The as-grown material demonstrated a root-mean-square roughness of 0.2nm in AFM analysis. The RMS measurements showed the desired fully strained growth.
Fabrication began with plasma-enhanced chemical vapor deposition (PECVD) of a 250nm sacrificial silicon dioxide (SiO2) layer. Photolithography and dry/wet etch opened windows in the SiO2 hard mask for further plasma etch of the III–nitride epitaxial layers, defining the collector region.
The SiO2 mask was then patterned again for III-nitride material reactive-ion etch (RIE)/inductively coupled plasma (ICP) etch to give interdigitated stripes, isolating the base and emitter regions. The team comments: “The emitter–base isolation was achieved through a BCl3/Cl2-based low-power (~5W RIE, 40W ICP) etch recipe to minimize etch damage.”
The stripes were etched down to the p+ GaN to avoid potential problems from etch variation, which could potentially reach ~4nm.
The emitter–base contacts were aluminium/nickel/gold. Metal deposition was followed by atomic layer deposition (ALD) of aluminium oxide (Al2O3) as both sidewall passivation and isolation layer between the emitter–base bond pads, formed by Ni sputtering into windows etched into the Al2O3.
Measurements on a 3μmx1.4μm emitter (LExWE) device with 9 emitter stripes showed a 4.5V base–collector current (IB/IC) crossover at 0V VCB(Figure 3). The maximum current gain was less than 4 at current densities greater than 10kA/cm2.
Figure 3: (a) Gummel plot with 0V VCB and (b) common emitter output current–voltage characteristics (IC–VCE), and inset schematic of current flow path.
The crossover was higher than the figure predicted in the design simulations (3V). The researchers blame recombination due to the non-radiative Shockley–Read–Hall (SRH) mechanism, based on the non-observation of light emission during operation.
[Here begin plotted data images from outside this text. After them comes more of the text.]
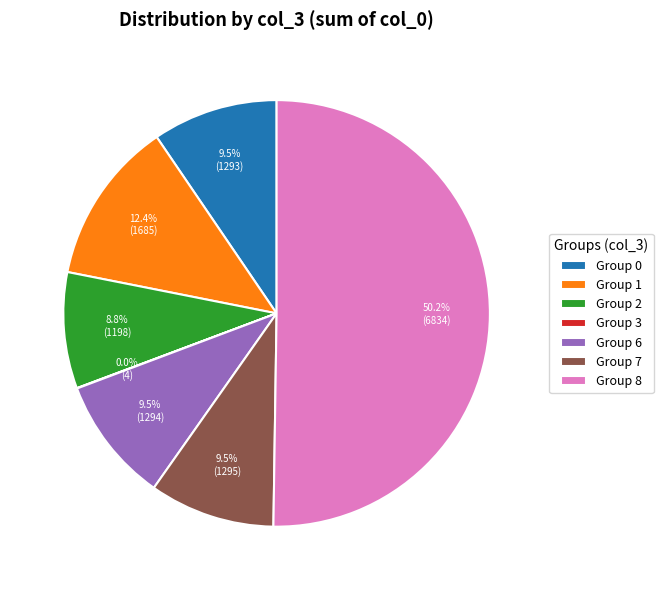

Between Group 7 and Group 8, which is larger?

Group 8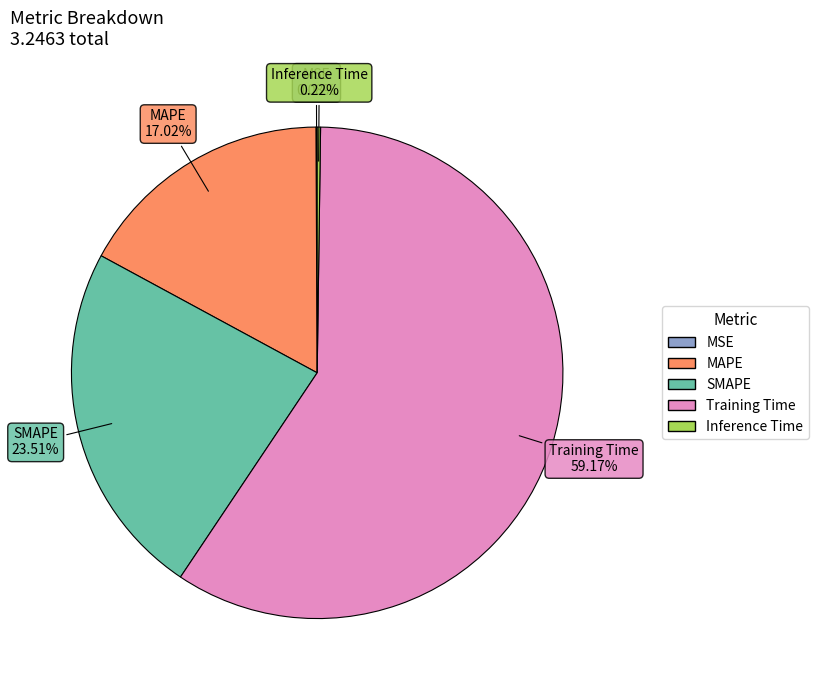

Which slice represents more than half of the pie?

Training Time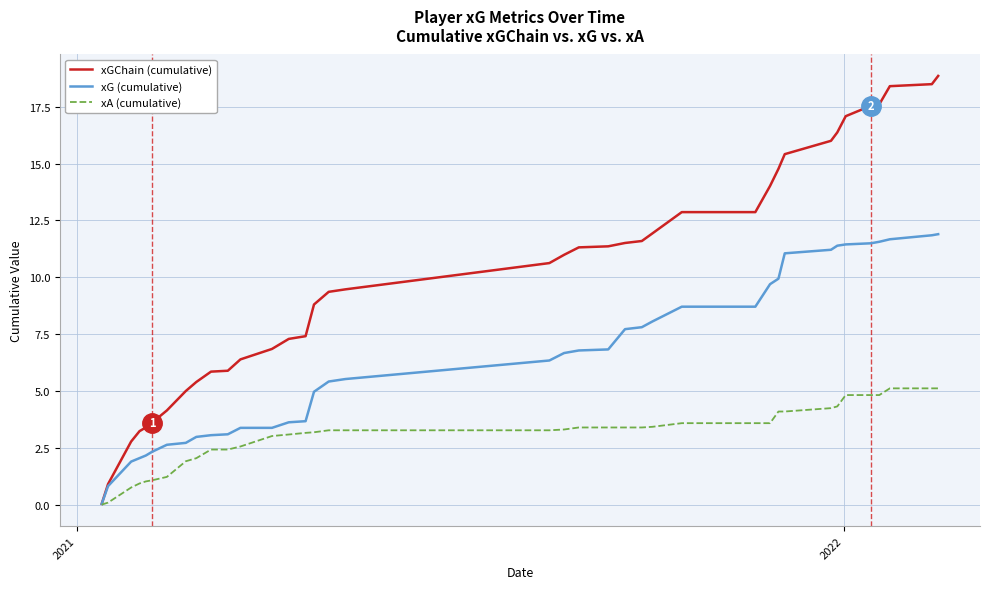

List the series in order of their peak value, highest first.

xGChain (cumulative), xG (cumulative), xA (cumulative)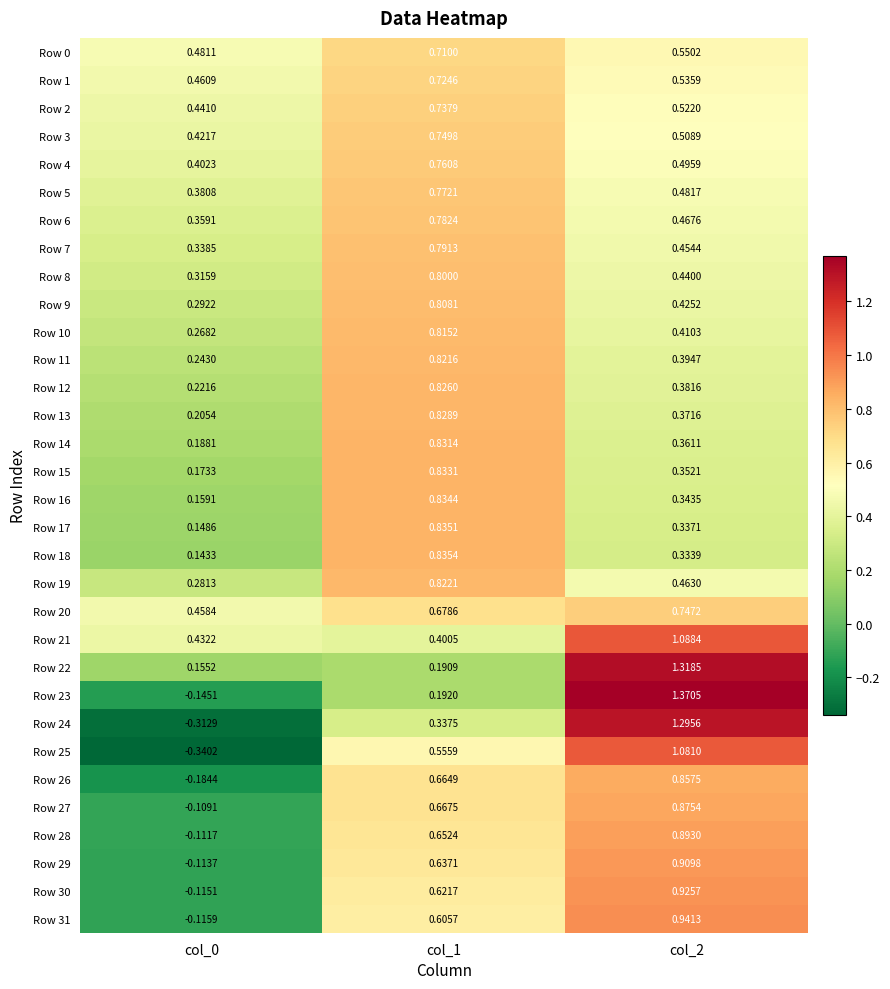

Is the value of Row 11 at col_2 greater than the value of Row 21 at col_0?

No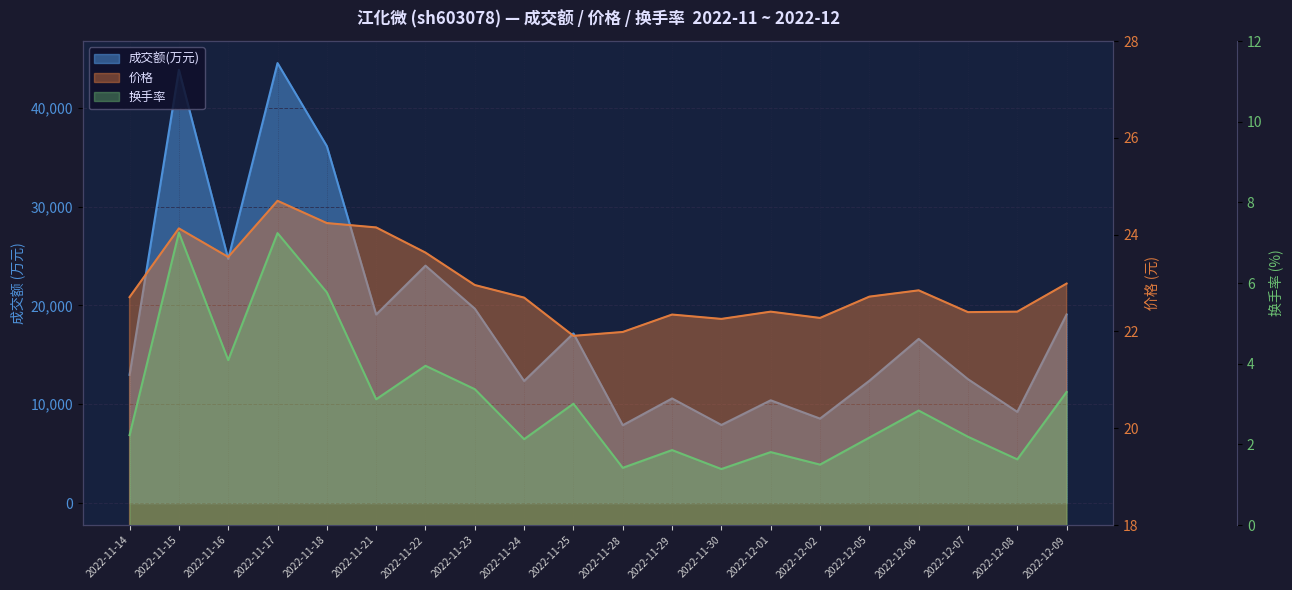

Rank the categories by 换手率 value from lowest to highest.

2022-11-30, 2022-11-28, 2022-12-02, 2022-12-08, 2022-12-01, 2022-11-29, 2022-11-24, 2022-12-05, 2022-12-07, 2022-11-14, 2022-12-06, 2022-11-25, 2022-11-21, 2022-12-09, 2022-11-23, 2022-11-22, 2022-11-16, 2022-11-18, 2022-11-17, 2022-11-15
This recombination results in a “shorter minority carrier lifetime in the base and diminishes the base transport factor of the device,” the team suggests. The researchers estimate base voltage drop to result from a resistance of order 400kΩ/square.
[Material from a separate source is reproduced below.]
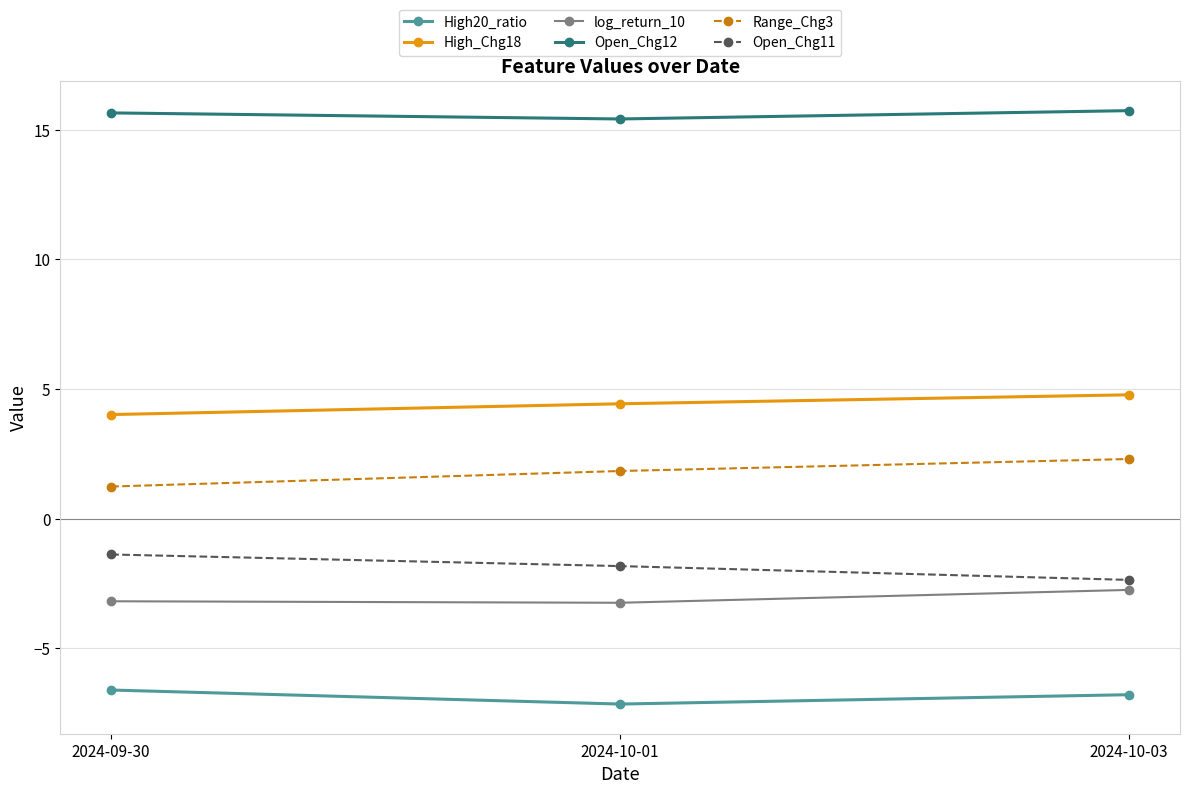

What is the label of the 3rd point from the right?

2024-09-30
The collector current reached as high as 28kA/cm2 density at more than 12V VCE.
The researchers comment: “To improve VCE,offset, improvement in current gain, base conductance, and scaling of WL [stripe separation] is essential. Nevertheless, the output characteristics show a sharp rise in output current density after VCE,offset, implying low ON-resistance during device operation.”
The team suggests four potential enhancements:
1) polarization engineered thin base layers to improve base conductivity;
2) optimized TJ growth conditions using MBE and/or metal-organic chemical vapor deposition (MOCVD) to improve device leakage and mitigate non-ideal recombination by enhancing material quality, increasing minority carrier lifetime and improving the base transport factor;
3) employing alternate approaches, such as ion implantation, to isolate the devices and adjacent emitter–base terminals, mitigating impact of plasma etch damage to emitter–base access region; and
4) sub-micrometer emitter–base multi-fingers to mitigate the impact of current-crowding effects.
The author Mike Cooke is a freelance technology journalist who has worked in the semiconductor and advanced technology sectors since 1997.